> [Problem requirements] Some lines below hold "your". Pick them out and copy them.

<<<<

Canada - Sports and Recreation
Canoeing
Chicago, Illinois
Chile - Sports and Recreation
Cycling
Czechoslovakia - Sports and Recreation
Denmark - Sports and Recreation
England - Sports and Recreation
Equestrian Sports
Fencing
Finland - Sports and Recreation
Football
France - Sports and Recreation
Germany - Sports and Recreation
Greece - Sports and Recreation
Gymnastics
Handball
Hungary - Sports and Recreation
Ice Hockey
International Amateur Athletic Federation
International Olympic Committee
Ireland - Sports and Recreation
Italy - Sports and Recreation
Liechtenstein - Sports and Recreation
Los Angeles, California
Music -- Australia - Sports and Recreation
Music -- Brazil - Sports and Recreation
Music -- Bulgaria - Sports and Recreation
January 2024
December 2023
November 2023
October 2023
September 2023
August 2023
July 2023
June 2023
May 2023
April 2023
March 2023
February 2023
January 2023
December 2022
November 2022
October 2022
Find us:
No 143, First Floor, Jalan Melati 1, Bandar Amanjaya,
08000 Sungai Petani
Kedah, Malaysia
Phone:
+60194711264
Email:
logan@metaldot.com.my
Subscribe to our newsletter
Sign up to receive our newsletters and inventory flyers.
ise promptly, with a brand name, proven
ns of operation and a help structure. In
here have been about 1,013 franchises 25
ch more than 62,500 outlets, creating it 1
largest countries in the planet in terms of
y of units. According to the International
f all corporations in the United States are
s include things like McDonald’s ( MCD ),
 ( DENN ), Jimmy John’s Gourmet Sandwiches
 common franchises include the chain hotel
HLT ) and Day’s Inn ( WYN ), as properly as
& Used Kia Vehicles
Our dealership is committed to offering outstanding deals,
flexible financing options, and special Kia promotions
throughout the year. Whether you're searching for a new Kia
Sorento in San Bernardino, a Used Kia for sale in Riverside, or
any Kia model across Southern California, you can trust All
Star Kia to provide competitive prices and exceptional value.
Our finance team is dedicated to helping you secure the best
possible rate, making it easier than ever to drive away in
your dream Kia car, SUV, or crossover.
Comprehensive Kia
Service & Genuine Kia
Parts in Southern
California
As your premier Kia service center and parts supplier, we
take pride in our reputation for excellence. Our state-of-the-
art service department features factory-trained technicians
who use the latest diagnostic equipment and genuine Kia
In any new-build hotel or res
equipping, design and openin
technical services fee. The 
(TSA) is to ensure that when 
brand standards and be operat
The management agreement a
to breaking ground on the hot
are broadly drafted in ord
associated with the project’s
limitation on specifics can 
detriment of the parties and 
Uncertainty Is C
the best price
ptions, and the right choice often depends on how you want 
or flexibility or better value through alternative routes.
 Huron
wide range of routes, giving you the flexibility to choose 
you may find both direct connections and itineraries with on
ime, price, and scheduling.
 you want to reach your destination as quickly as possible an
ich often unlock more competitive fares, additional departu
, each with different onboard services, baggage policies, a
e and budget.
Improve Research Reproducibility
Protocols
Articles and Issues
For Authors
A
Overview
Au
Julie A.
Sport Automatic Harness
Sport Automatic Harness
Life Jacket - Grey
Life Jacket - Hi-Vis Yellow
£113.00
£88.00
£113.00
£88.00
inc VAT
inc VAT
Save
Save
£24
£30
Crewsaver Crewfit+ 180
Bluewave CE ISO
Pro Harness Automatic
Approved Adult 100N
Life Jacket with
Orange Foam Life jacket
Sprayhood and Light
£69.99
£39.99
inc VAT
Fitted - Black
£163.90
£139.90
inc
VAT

>>>>

> [Task output]
your dream Kia car, SUV, or crossover.
As your premier Kia service center and parts supplier, we
 you want to reach your destination as quickly as possible an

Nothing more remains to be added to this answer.